Borealis is the first publicly accessible device with a peer-reviewed quantum advantage claim, giving customers access, for the first time, to quantum computations that cannot be simulated on a classical device. Several proposals [5] have shown that certain graph-type problems can be mapped onto a GBS formulation. While these applications of GBS are speculative and a potential quantum advantage for them uncertain, Borealis allows researchers to study these algorithms – for graphs that can be mapped to the Borealis qumode connectivity – at previously inaccessible scale. We hope that providing a wide range of scientists with access to state-of-the-art GBS will inspire new research and we are excited to see how the community will advance the knowledge of this field.

Customers can access Borealis on Braket by using Strawberry Fields, Xanadu’s open source library for photonic quantum computing. Like in the experiment above, you can specify different operations to be applied to each qumode with some restrictions arising from the physical architecture of the device. You can define the initial squeezing parameter of each qumode by applications of Sgates on each qumode at the beginning of the program. Then, for each of the three loop interferometers and for each qumode, you can specify a single qumode rotation angle via Rgates, as well as the transmittivity of BSgates between the qumode and the time-delayed qumode given by the delay of the respective interferometer.

Let’s take a look how this is done in practice. You start off by specifying the target device:

import strawberryfields as sf
import numpy as np
from braket.strawberryfields_plugin import BraketEngine

eng = BraketEngine("arn:aws:braket:us-east-1::device/qpu/xanadu/Borealis")
device = eng.device

Next, you need to specify arguments for each of the quantum gates at each time slice.

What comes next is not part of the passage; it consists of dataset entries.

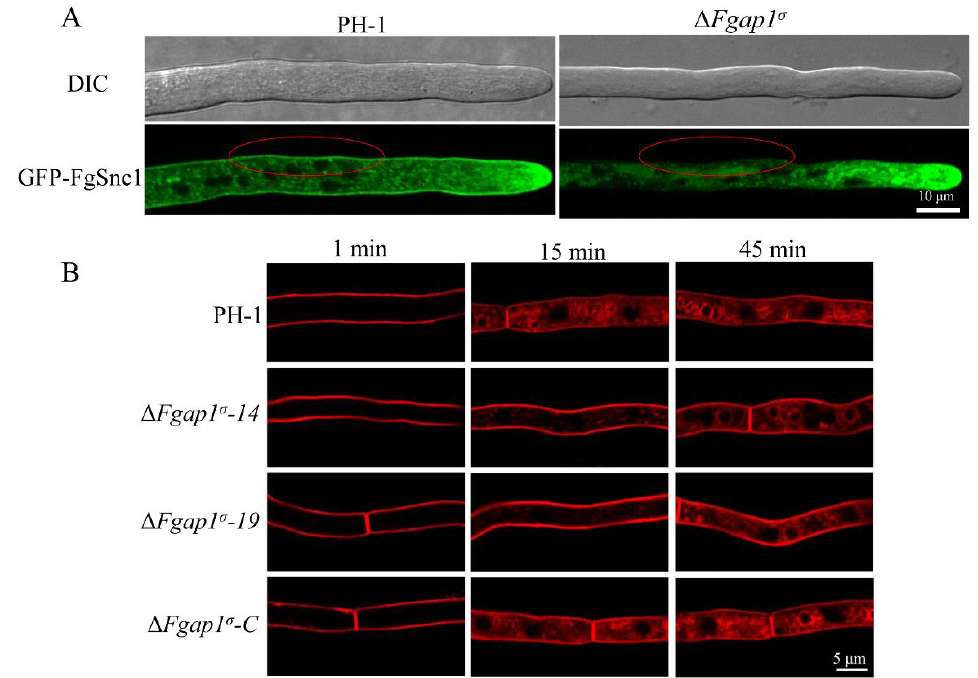
Figure 8. FgAP1 σ is involved in exocytosis and endocytosis processes. ( A ) The plasma membrane localization of GFP-FgSnc1 is disrupted in the ∆ Fgap1 σ mutant, as indicated by red circles. Bar = 10 µ m. ( B ) FgAP1 σ delays internalization of FM4-64 into the vacuole membrane. Hyphae of the wild-type PH-1, ∆ Fgap1 σ -14, ∆ Fgap1 σ -19, and complement strain ∆ Fgap1 σ -C were cultured in liquid CM for 24 h and then stained with FM4-64 and observed at different time points using a fluorescence confocal microscope. Bar = 5 μm.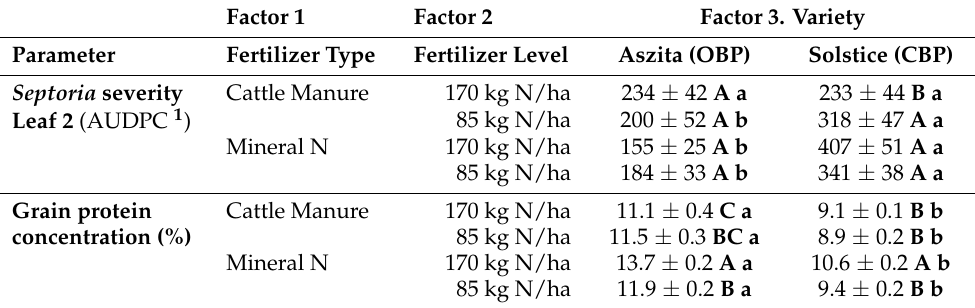
Table 5. Interaction means ± SE 1 for the effects of fertilizer type, fertilizer input level and variety on Septoria severity and grain protein concentrations in two winter wheat ( T. aestivum ) field trials carried out at Nafferton Farm, Northumberland,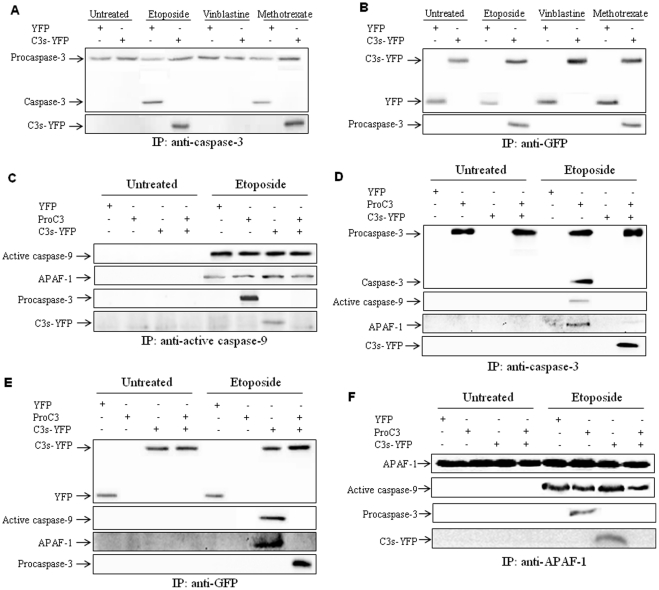
Caspase-3s interacts with procaspase-3 and inhibits the apoptosome assembly.
A–B. This experiment was carried out in HBL100 cells stably transfected with caspase-3s-YFP or YFP alone and treated with etoposide, vinblastine or methotrexate for 48 hours. A. In YFP transfected cells, immunoprecipitations were performed with anti-caspase-3 antibody and western blot with anti-GFP (that recognizes YFP in YFP transfected cells and the caspase-3s YFP tag) and anti-caspase-3 antibodies. The results revealed no interaction between caspase-3 and YFP with or without treatment. In HBL100 transfected with caspase-3s-YFP, an interaction between procaspase-3 and caspase-3s after etoposide or methotrexate treatments was observed. B. In YFP transfected cells, immunoprecipitations were performed with anti-GFP antibody and western blot with anti-caspase-3 and anti-GFP antibodies. The results revealed no interaction between YFP and procaspase-3 whatever the conditions. In caspase-3s-YFP transfected HBL100, an interaction between caspase-3s and procaspase-3 was observed after etoposide or methotrexate treatment. C–F. MCF-7 cells were transfected with empty-vector (YFP), procaspase-3 (ProC3) or caspase-3s-YFP (C3s-YFP) or both caspase-3s-YFP and procaspase-3. The cells were treated or not with etoposide. C. Immunoprecipitations were performed with anti-active caspase-9 antibody and western blot with anti-active caspase-9, anti-Apaf-1, anti-caspase3 and anti-GFP (that recognizes caspase-3s tag) antibodies. The results showed that procaspase-3 and caspase-3s interacted, in treated cells, with active caspase-9 and anti-Apaf-1 only when they are alone. As soon as caspase-3s and procaspase-3 are present at the same time, the interaction with active caspase-9 and anti-Apaf-1 was abolished. D. Immunoprecipitations were performed with anti-caspase-3 antibody and western blot with anti-caspase-3, anti-Apaf-1, and anti-active caspase-9 antibodies. The results showed that procaspase-3 interacted with active caspase-9 and anti-Apaf-1 in treated cells only in absence of caspase-3s. E. Immunoprecipitations were performed with anti-GFP antibody and western blot with anti-GFP, anti-Apaf-1 and anti-active caspase-9 antibodies. The results showed that YFP did not interact with active caspase-9 and anti-Apaf-1 whereas caspase-3s interacted with active caspase-9 and anti-Apaf-1 in treated cells only in absence of procaspase-3. F. Immunoprecipitations were performed with anti-Apaf-1 antibody and western blot with anti-Apaf-1, anti-active caspase-9, anti-caspase-3 and anti-GFP antibodies. The results showed that procaspase-3 and caspase-3s interacted, in treated cells, with active Apaf-1 and caspase-9 only when they are alone. As soon as caspase-3s and procaspase-3 are present at the same time, the interaction with Apaf-1 and active caspase-9 was abrogated.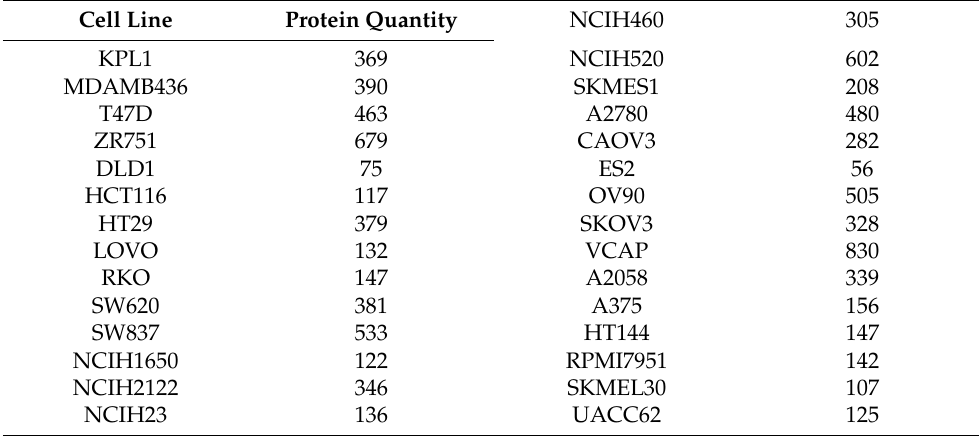
Table 4. The number of target proteins associated with each cancer cell.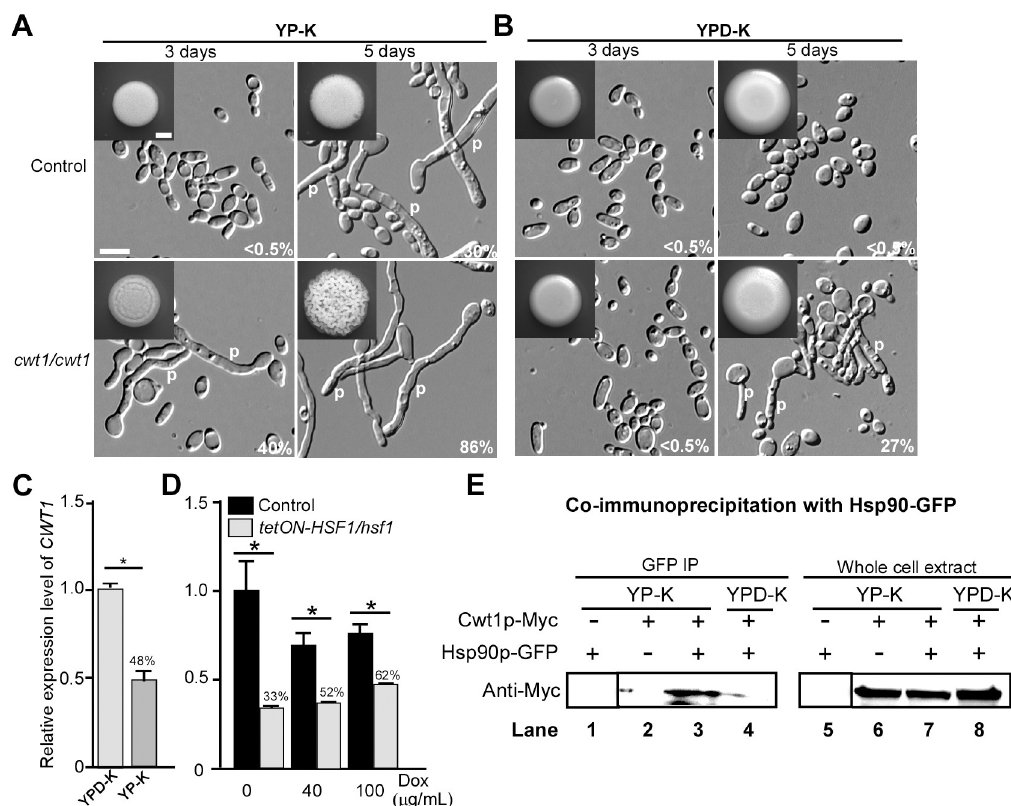
Fig 7. Role of the Cwt1 transcription factor in the induction of mating projections. (A and B) Morphologies of the control (GH1013 + ARG4 + HIS1 ) and cwt1/cwt1 mutant on YP-K (A) or YPD-K (B) medium. 1 × 10 5 cells of each strain were spotted on YPD-K and YP-K media and cultured at 25˚C for three or five days. Percentages of projected cells are indicated in the corresponding images. Scale bar for colonies, 2 mm (inset); scale bar for cells, 10 μ m. (C) Relative expression levels of CWT1 in YPD-K and YP-K media. Cells of C . albicans were spotted on YPD-K and YP-K media and cultured at 25˚C for five days. (D) Relative expression levels of CWT1 in the control (GH1013cartTA) and tetON-HSF1/hsf1 on YP-K medium. Error bars, standard errors of technical duplicates. � p < 0.05, two-tailed Student t test. Percentages indicate the ratio of gene expression in tetON-HSF1/hsf1 mutant relative to gene expression in control. The numerical data are presented in S3 Data . (E) Physical interaction of Cwt1 and Hsp90. Co-IP assays were performed using a strain with 13 × Myc-tagged Cwt1 and GFP-tagged Hsp90. Lanes 1–4, samples co-immunoprecipitated by the GFP antibody Sepharose and analyzed by immunoblotting with the anti-Myc antibody. Lanes 5–8, whole-cell extracts analyzed by immunoblotting with the anti-Myc antibody. Experiment was performed in biological replicate, and a representative image is shown. Arg, arginine; Cwt1, Cell Wall Transcription factor 1; Dox, doxycycline; GFP, green fluorescent protein; His, histidine; Hsf1, Heat Shock transcription Factor 1; Hsp90, Heat shock protein 90; IP, immunoprecipitation; Myc, Myc epitope tag; p, mating projection; tetON , tetracycline-induced; tetON-HSF1/ hsf1 , tetON -promoter–controlled conditional expression strain of HSF1 ; YPD-K, yeast extract-peptone-glucose-K 2 HPO 4 ; YP-K, yeast extract-peptone-K 2 HPO 4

For the quantum advantage experiment, random arguments can easily be generated using a few helper functions but you can customize the parameters according to your experiment.

from strawberryfields.tdm import borealis_gbs, get_mode_indices

gate_args_list = borealis_gbs(device, modes=216, squeezing="high")
delays = [1, 6, 36]
n, N = get_mode_indices(delays)

A quantum circuit on Borealis looks like the following:

from strawberryfields.ops import Sgate, Rgate, BSgate, MeasureFock

prog = sf.TDMProgram(N)
with prog.context(*gate_args_list) as (p, q):
   Sgate(p[0]) | q[n[0]]
   for i in range(len(delays)):
       Rgate(p[2 * i + 1]) | q[n[i]]
       BSgate(p[2 * i + 2], np.pi / 2) | (q[n[i + 1]], q[n[i]])
    MeasureFock() | q[0]

All Borealis circuits must be in the format above; while you have the flexibility to adjust the gate parameters freely, the sequence of gates has to follow the structure above since the gates are closely tied to the physical interferometer layout of the device. Finally, you can run the circuit like this:

shots = 250000
results = eng.run(prog, shots=shots, crop=True)
samples = results.samples

By running this code, you will have completed your own quantum advantage experiment using Amazon Braket!

Conclusion

With today’s launch, Amazon Braket provides customers with on-demand access to Borealis, a programmable, photonic QPU that has claimed quantum advantage through GBS in a peer-reviewed study. You can use Borealis on Amazon Braket using the Braket SDK and Strawberry Fields. You can explore the device capabilities and view the availability times of Borealis in the Braket console. The device is accessible in the US East (N. Virginia) Region. Refer to this quickstart guide to get started with running circuits on Borealis. For more details see this tutorial, as well as Xanadu’s blog post.

We invite academic researchers interested in testing the quantum advantage claim or exploring applications of GBS to apply for research credits through the AWS Cloud Credits for Research program.